Microsoft confirms it's buying semantic search provider Powerset
A few weeks ago, Microsoft denied it would be making any big purchases in the wake of its failed "hybrid" bid for Yahoo's search business. That's assuming that Powerset isn't a big purchase...and it very well might be.
Confirming rumors traded among the major blogs last week, as well as information Microsoft refused to comment about for BetaNews on Thursday, the company said today it is indeed purchasing San Francisco-based semantic search tools provider Powerset for an undisclosed sum.
The purchase will give Microsoft direct access to a complete team of researchers, which it says will remain completely intact, currently devoted to the problem of implementing true natural language search capability and applying semantic logic to search criteria. This is the same problem that has dogged search engine designers for the Web since 1994: With a truly categorically accurate index of all Web textual content likely impossible, how can a search engine glean the true intent of a user's query based on lexical and semantic relationships, see similarities in the logic gleaned from those relationships, and select pages that draw conclusions such that the returned pages directly answer the user's question?

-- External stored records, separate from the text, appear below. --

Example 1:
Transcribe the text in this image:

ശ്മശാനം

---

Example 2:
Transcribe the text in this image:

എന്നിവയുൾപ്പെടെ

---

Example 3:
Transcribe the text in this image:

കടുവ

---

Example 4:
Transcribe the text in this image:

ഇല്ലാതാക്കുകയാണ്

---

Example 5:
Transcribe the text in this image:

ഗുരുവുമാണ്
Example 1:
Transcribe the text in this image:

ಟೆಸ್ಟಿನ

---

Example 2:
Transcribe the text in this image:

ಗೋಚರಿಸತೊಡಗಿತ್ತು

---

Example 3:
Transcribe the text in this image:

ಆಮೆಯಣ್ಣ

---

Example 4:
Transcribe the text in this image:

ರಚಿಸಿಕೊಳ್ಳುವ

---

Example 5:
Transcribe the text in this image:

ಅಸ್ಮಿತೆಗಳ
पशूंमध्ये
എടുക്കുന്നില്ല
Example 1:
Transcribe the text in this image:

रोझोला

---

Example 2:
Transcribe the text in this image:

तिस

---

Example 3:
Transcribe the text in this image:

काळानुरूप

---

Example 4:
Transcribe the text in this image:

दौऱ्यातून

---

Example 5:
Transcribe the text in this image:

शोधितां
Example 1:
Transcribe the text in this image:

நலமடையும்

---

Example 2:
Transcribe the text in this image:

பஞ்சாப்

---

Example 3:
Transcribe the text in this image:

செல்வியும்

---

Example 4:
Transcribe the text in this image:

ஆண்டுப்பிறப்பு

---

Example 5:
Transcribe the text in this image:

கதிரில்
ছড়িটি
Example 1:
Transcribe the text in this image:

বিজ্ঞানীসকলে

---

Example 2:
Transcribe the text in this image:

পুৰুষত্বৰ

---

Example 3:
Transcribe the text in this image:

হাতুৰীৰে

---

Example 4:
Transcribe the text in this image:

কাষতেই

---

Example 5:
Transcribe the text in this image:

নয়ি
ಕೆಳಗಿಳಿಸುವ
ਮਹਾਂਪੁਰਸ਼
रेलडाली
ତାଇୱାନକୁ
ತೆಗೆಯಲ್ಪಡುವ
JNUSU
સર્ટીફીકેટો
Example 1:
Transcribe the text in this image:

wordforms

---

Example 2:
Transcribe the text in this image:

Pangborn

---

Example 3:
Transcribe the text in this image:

A typical, raw search engine query looks for pattern matches between the search criteria and the indexed content; although Google, Yahoo, Microsoft, and others have continually refined their algorithms so that more information can be gleaned from the criteria, thus improving the relevance of the returned content. However, we know for a fact -- in the same way we know that the Earth has a limited supply of oil, though we keep consuming it anyway -- that such lexical refinements can only go so far.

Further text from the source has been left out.